*** Opening of RECORDS FOR PROCESSING ***

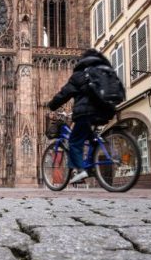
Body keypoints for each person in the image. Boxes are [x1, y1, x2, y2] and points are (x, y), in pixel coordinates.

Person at [47, 49, 116, 184]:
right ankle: (93, 163)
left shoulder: (78, 76)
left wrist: (52, 105)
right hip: (103, 111)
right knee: (91, 138)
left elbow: (64, 94)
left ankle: (80, 170)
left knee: (74, 141)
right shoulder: (98, 74)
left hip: (86, 113)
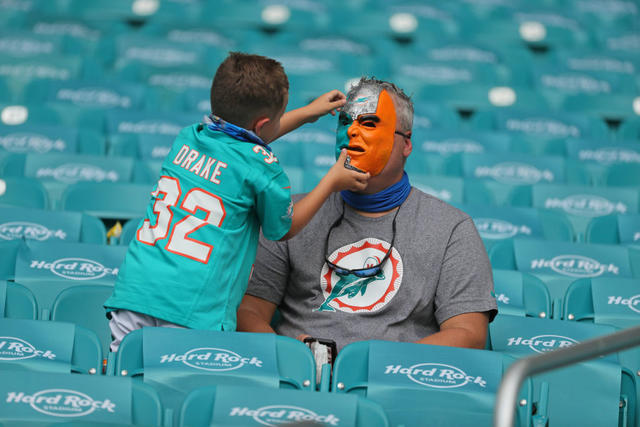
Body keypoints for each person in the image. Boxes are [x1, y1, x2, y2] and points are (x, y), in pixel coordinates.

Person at [104, 52, 370, 351]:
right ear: (264, 123)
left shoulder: (188, 137)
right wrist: (332, 181)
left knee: (127, 372)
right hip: (194, 308)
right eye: (281, 116)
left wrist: (306, 113)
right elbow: (283, 228)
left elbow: (243, 135)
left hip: (135, 292)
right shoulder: (262, 166)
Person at [237, 77, 497, 351]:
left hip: (393, 382)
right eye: (345, 122)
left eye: (370, 123)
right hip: (299, 380)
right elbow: (248, 312)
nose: (352, 132)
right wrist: (291, 356)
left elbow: (468, 333)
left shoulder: (452, 229)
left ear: (407, 144)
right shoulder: (291, 215)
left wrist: (375, 366)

*** Close of RECORDS FOR PROCESSING ***

### EXERCISE
Please reproduce each line of the listing above exactly, skipping pictures.

### ANSWER SPACE
Body keypoints for each person in the image. Boxes are [x1, y1, x2, y2] and points are (x, y), in pixel coordinates.

Person at [47, 49, 116, 184]:
right ankle: (93, 163)
left shoulder: (78, 76)
left wrist: (52, 105)
right hip: (103, 111)
right knee: (91, 138)
left elbow: (64, 94)
left ankle: (80, 170)
left knee: (74, 141)
right shoulder: (98, 74)
left hip: (86, 113)
Body keypoints for each person in the image. Boxes are [x1, y1, x2, y2] and points are (x, y), in pixel coordinates.

Person at [104, 52, 370, 351]:
right ear: (264, 123)
left shoulder: (188, 137)
right wrist: (332, 181)
left knee: (127, 372)
right hip: (194, 308)
right eye: (281, 116)
left wrist: (306, 113)
right elbow: (283, 228)
left elbow: (243, 135)
left hip: (135, 292)
right shoulder: (262, 166)
Person at [237, 77, 497, 351]:
left hip: (393, 382)
right eye: (345, 122)
left eye: (370, 123)
right hip: (299, 380)
right elbow: (248, 312)
nose: (352, 132)
right wrist: (291, 356)
left elbow: (468, 333)
left shoulder: (452, 229)
left ear: (407, 144)
right shoulder: (291, 215)
left wrist: (375, 366)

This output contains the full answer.